We’re about a month away from what the state calls the “100 Deadliest Days” on Utah roads, but it’s never too early to work on driving more carefully. Through Thursday, 54 people were killed on Utah roads — including a 2-year-old girl in a horrific, four-vehicle crash on University Avenue just two weeks ago.

Given the general lack of snow this year, Utah drivers were largely spared from trying to navigate tricky winter-driving situations. However, the increase of road construction throughout the region underscores the importance of driving safely and being aware of the surrounding environment.

This is important as work gets underway for the $430 million I-15 Technology Corridor project. It will take about two years to resolve a bottleneck that has caused rush-hour woes for years. Until that bottleneck goes away, drivers will need to navigate through the construction zone and exercise patience as the work continues.

Seeing some of the changes in place, including opening the carpool HOV lane to all vehicles, brings back memories of the Point of the Mountain project before it was finished in 2016. The Point of the Mountain project certainly help traffic north of Thanksgiving Point and we can only hope that this I-15 Technology Corridor will be as successful.

I-15 isn’t the only major construction zone in Utah County. Along University Parkway in Orem and University Avenue in Provo, work continues to upgrade the roads to include bus rapid transit. While the slow emergence of boarding platforms gives us confidence that the buses will be rolling along the route soon, the remaining work is having a large impact on traffic through downtown Provo.

Closed access to some cross streets on University Avenue has posed a challenge to drivers (yes, including us) as they work out detours to get their destinations. Unfortunately, the construction appears to have put more traffic on Center Street, which seems to have led to an increase of vehicle crashes at the intersection with University Avenue. Historically, it’s been troublesome trying to turn left from Center Street to University Avenue (in either direction) and the construction compounds the problem.

The construction has also led to lanes being shifted. For the most part, these land shifts are well marked, but the lane shift on southbound University Avenue at Center Street is abrupt and somewhat difficult to see in rainy conditions. Drivers can also get confused by some lane shifts and find themselves driving into oncoming traffic.

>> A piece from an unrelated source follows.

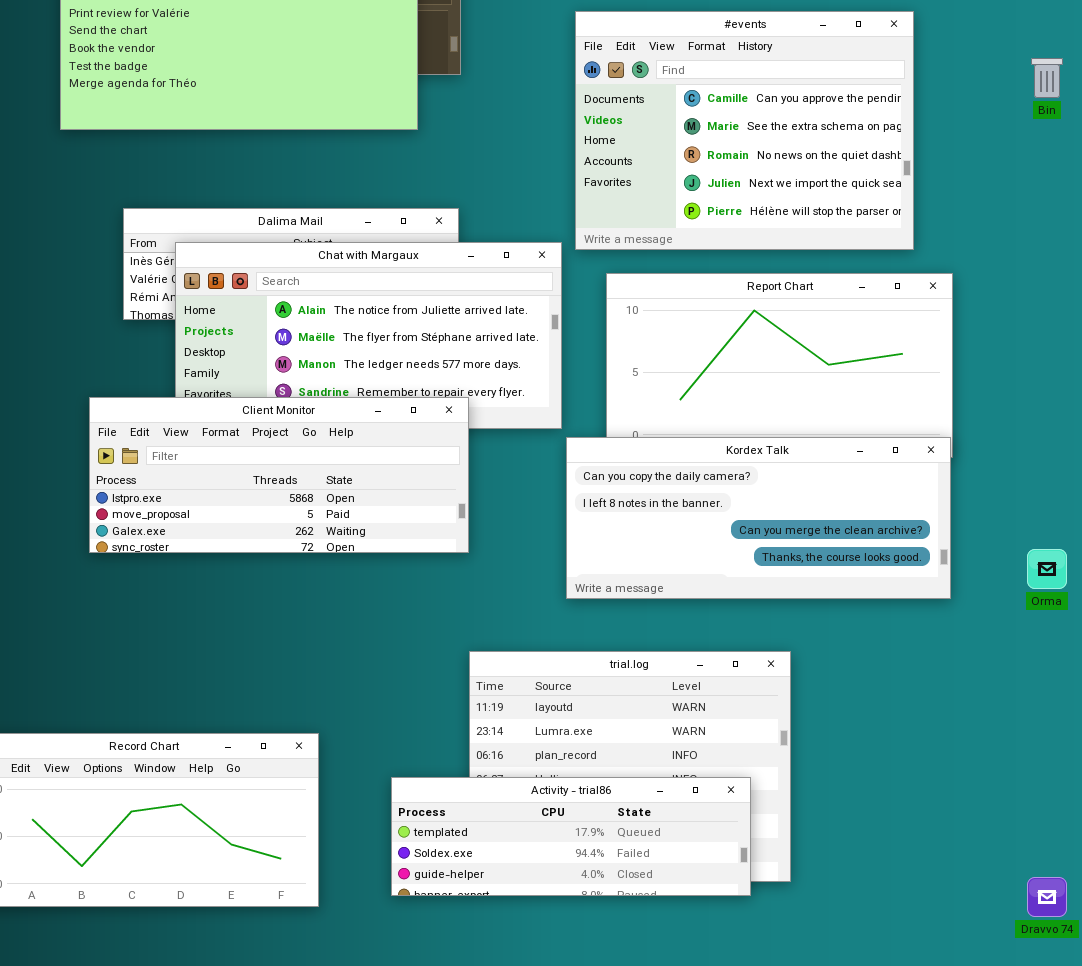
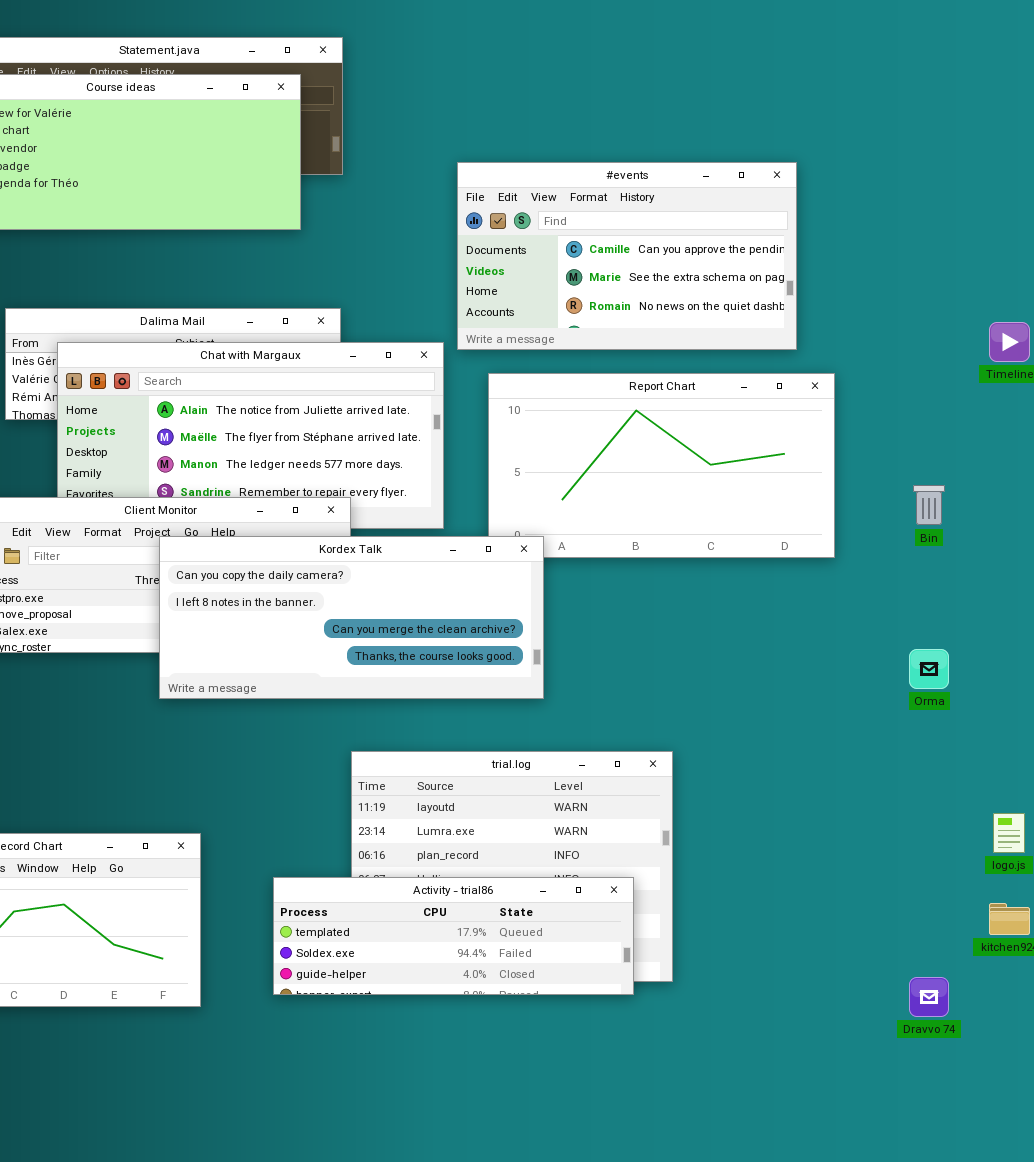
#events: [575,11,914,250] -> [457,162,797,350], resized
Bin: [1031,58,1063,98] -> [913,485,945,525], moved
Kordex Talk: [566,437,951,599] -> [159,536,544,699], moved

With all these challenges, it’s important for Utahns to disprove the stereotype that they are awful drivers. It shouldn’t be too hard to follow the rules of the road — including obeying speed limits and not running red lights. The ongoing construction will inevitably cause problems, but it’s up to all of us to keep these problems from turning into major headaches. Plan ahead and give yourself plenty of time to get to your destinations.